Psalm 109:1-7; 1 Samuel 14:41-15:23; John 2:12-25

Psalm 109:1-7: The first line of this David psalm of supplication tells us that God is silent: “God of my praise, do not be silent.” but that all around him those who conspire against him are voluble: “For the wicked’s mouth, the mouth of deceit, / has opened against me, / they spoke to me with lying tongue. /And words of hatred swarmed round me—” (1,2) Once again we are reminded that words are potent agents of evil. “Mouth of deceit,” “lying tongue,” “words of hatred.” These phrases characterize our time as well, especially in this age of social media where evil words have bullied some to suicide.

Language is God’s great gift, one that separates us from all other creatures. We can use them for good or for ill. Alas, we seem far more skilled on their negative power than on the good that words can help create.

The psalm then goes on to describe evil as transactional, almost the coin of the realm: “And they offer me evil in return for good / and hatred in return for my love:” (4). whence our saying in less poetic language, ‘No good deed goes unpunished.’ This is the inverse of the Golden Rule: the psalmist is saying, ‘treat others with kindness and they return evil and hatred.’

These verses force us to accept that evil often seems to have the upper hand, and that even justice and prayer are ruined: “When he is judged, let him come out guilty, / and his prayer be an offense.” (6) Recent events such as the Hobby Lobby court case seem to prove how true this still is: many in this country may speak blithely of “religious freedom,” but their animus tending to hatred against religious practice lies only millimeters below the surface. We should not be surprised. We may think we are “more civilized and more caring” than this 2500-year old culture, but we deceive ourselves. Wickedness remains unaltered within the human heart.

1 Samuel 14:41-15:23: Saul, realizing his hasty and arbitrary vow to kill anyone who ate food before the battle has come back to haunt him, casts lots to determine if Israel as a nation or Saul and Jonathan are the ones to be punished. The lot is cast between father and son, and Jonathan is indicted. But before Saul can carry out the punishment, which it appears he was fully prepared to do, the people intervene, saying “Shall Jonathan die, who has accomplished this great victory in Israel? Far from it! As the Lord lives, not one hair of his head shall fall to the ground; for he has worked with God today.” (14:45) And Jonathan is saved by the collective wisdom of the people. Proof that those who are led can demand wise leadership when they see gross injustice.

The author does not say if the people felt regret that day at having chosen to be ruled by a king such as Saul, but I think we can safely say they were having second thoughts.
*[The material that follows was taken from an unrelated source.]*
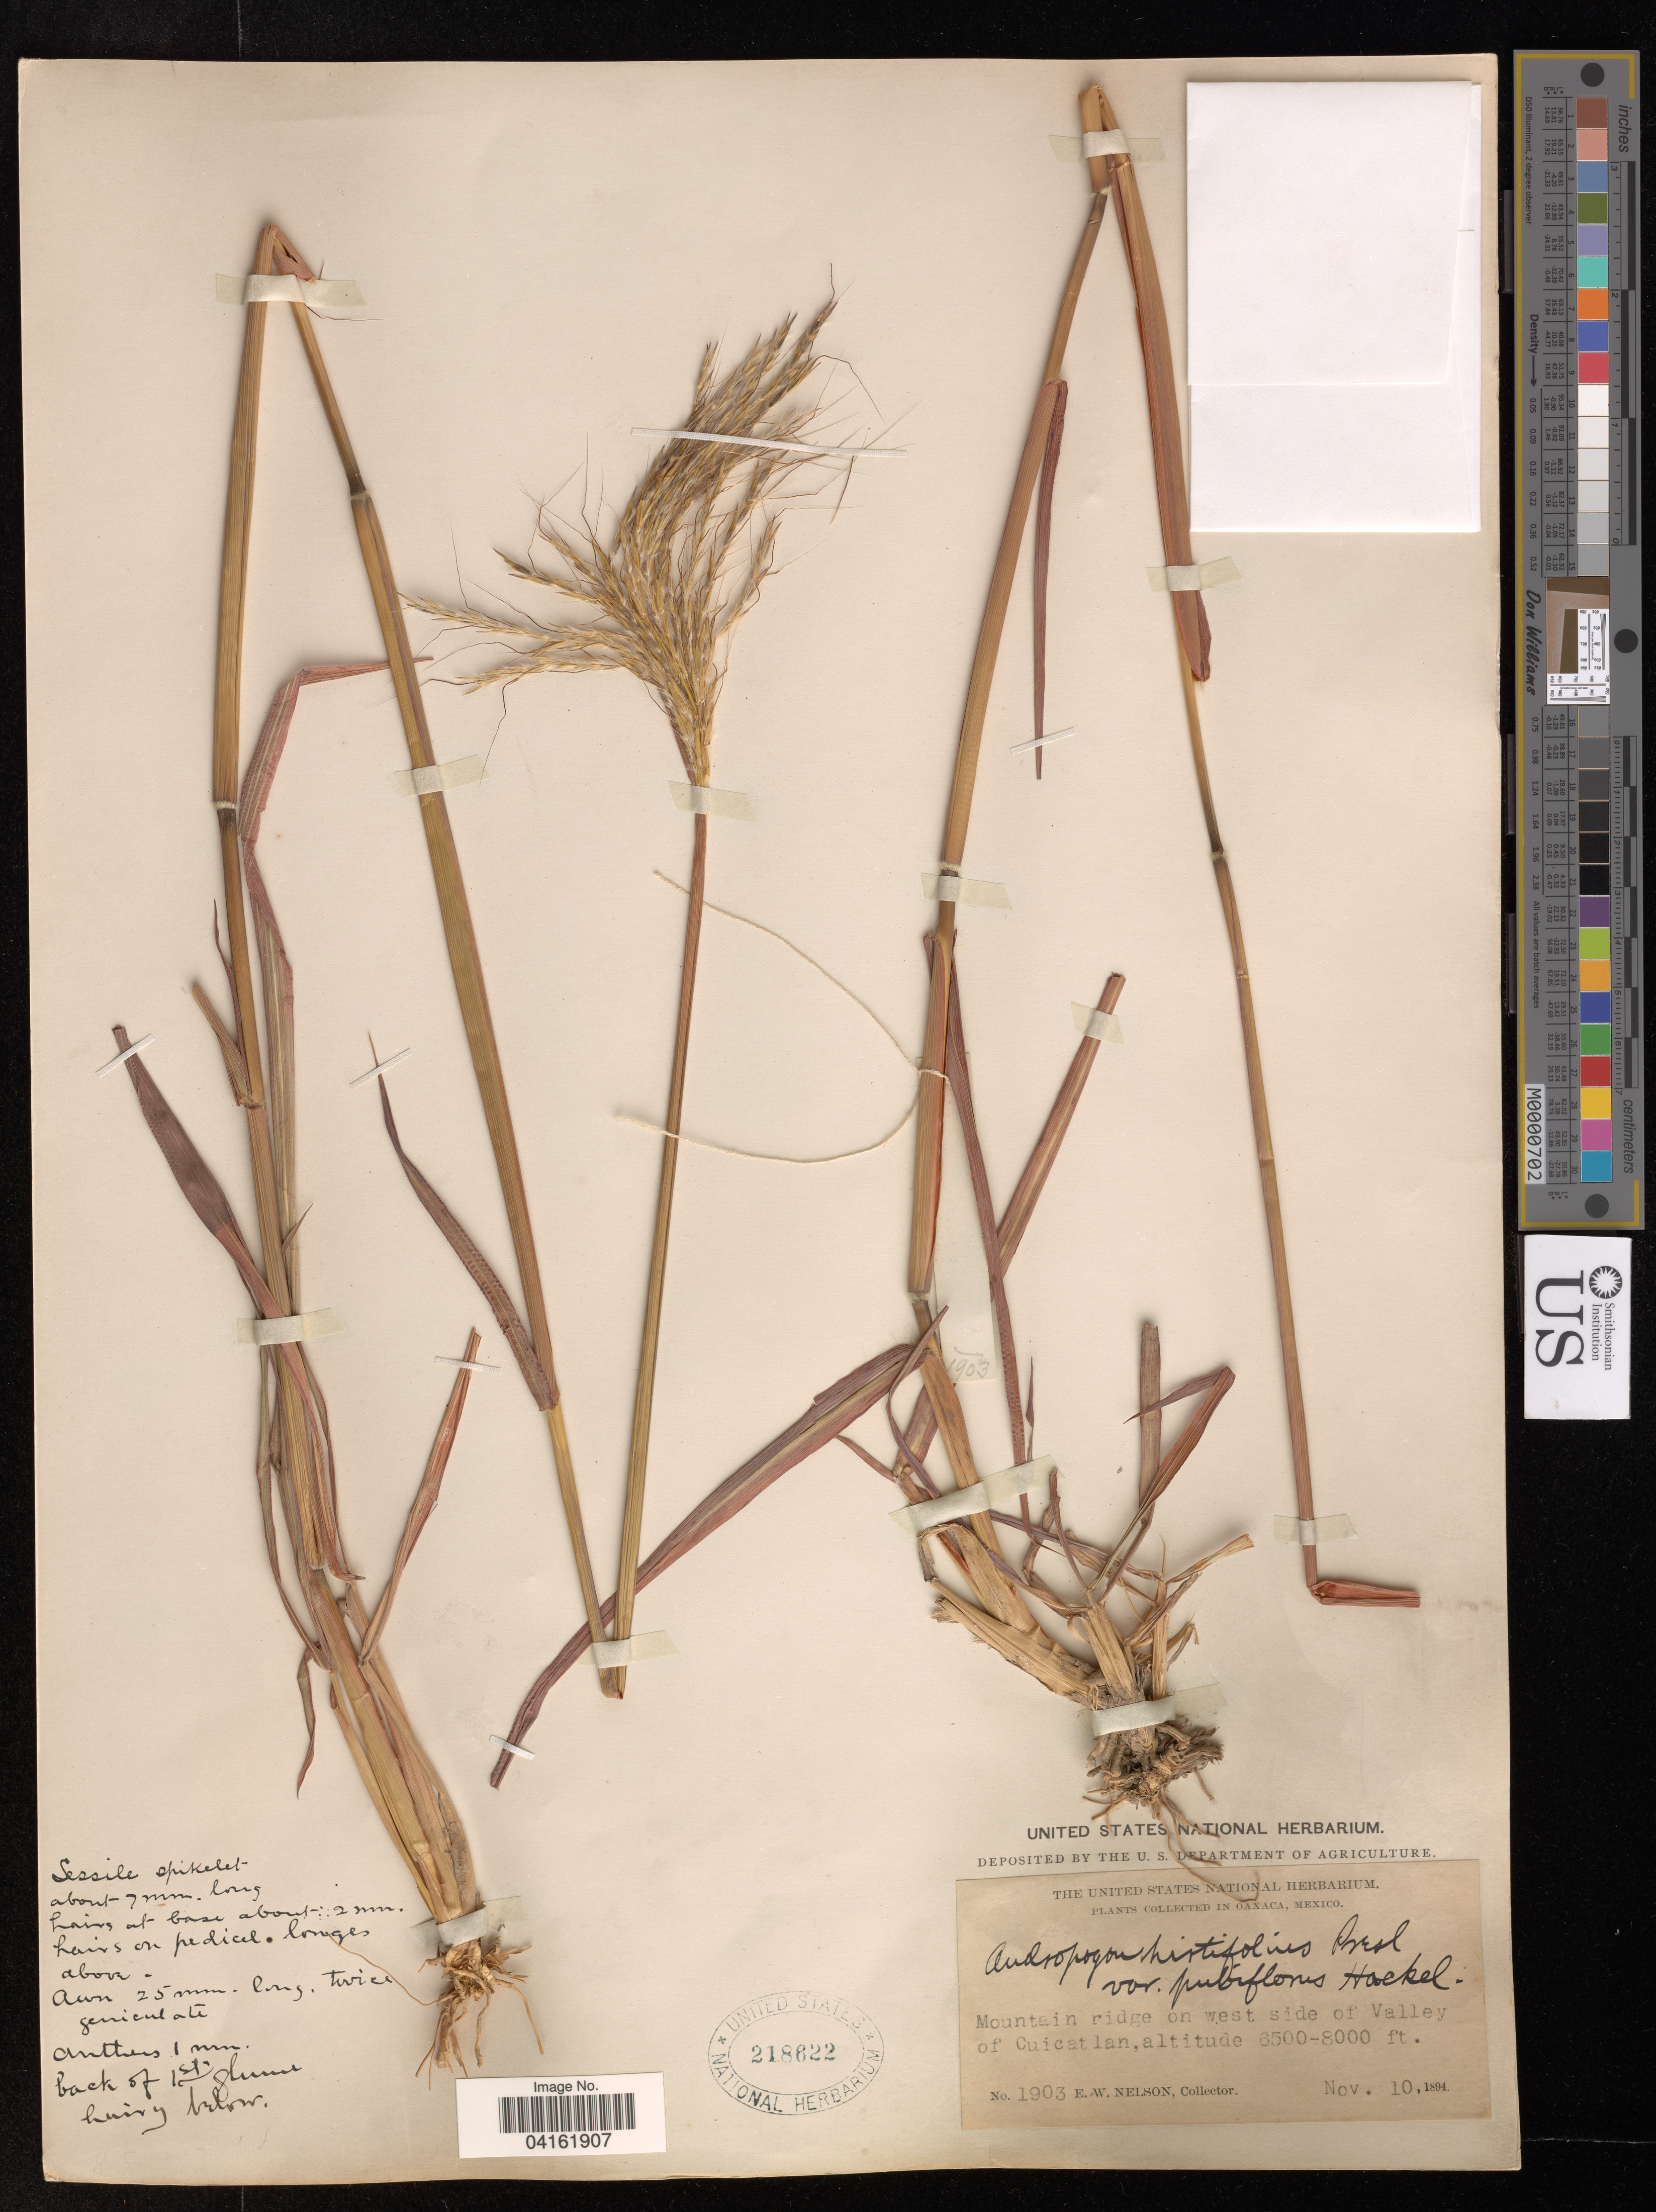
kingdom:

Saul continues to be the warrior-king, but “the word of the Lord came to Samuel:  “I regret that I made Saul king, for he has turned back from following me, and has not carried out my commands.” (15:11). So, is God admitting that He made a mistake? The next verse says, “Samuel was angry; and he cried out to the Lord all night.” Is Samuel angry at God or at himself? I think the old judge was angry at God. And perhaps at himself as well for having perhaps wrongly concluded that the tallest guy in the room was therefore qualified to be king.

In any event, God’s favor no longer looks on Saul. And Samuel can point to Saul’s latest military adventure against the Amalekites, telling Saul, “Why then did you not obey the voice of the Lord? Why did you swoop down on the spoil, and do what was evil in the sight of the Lord?” (15:19) Again, Saul has put his own interests above God, and perhaps worse, he has again shown poor judgement, preferring to take the spoils rather than obey God. Of course the question for us is, how often do we “swoop down” for the spoils rather than following God’s commands?

John 2:12-25: So why does John place Jesus’ cleansing of the Temple at Jerusalem as well as Jesus’ prophecy about himself,“Destroy this temple, and in three days I will raise it up.” (19) (which John makes clear that Jesus is talking about himself) so early in Jesus’ ministry when the Synoptics place the event at the end during the Passion week?  I think it’s because John is not interested in laying out a chronological story as much as he wants to make Jesus’ Lordship clear from the very beginning.  He has already told us quite clearly that Jesus is the Word that comes from God and is God. there is no need to build tension about revealing who Jesus is.

The Temple cleansing scene comes early, I think, because John wants to make it perfectly clear that Jesus stands in total opposition to the prevailing religious practices. Jesus is going about a project that is so radical, so new, so unexpected that everything that exists must be swept away.

We have done an awfully good job of domesticating Jesus into a “good teacher” and all around nice guy who goes around healing people. That’s not John’s Jesus. His Jesus is a revolutionary who upsets the establishment’s applecart at the very beginning. We would do well to reflect on the revolutionary Jesus.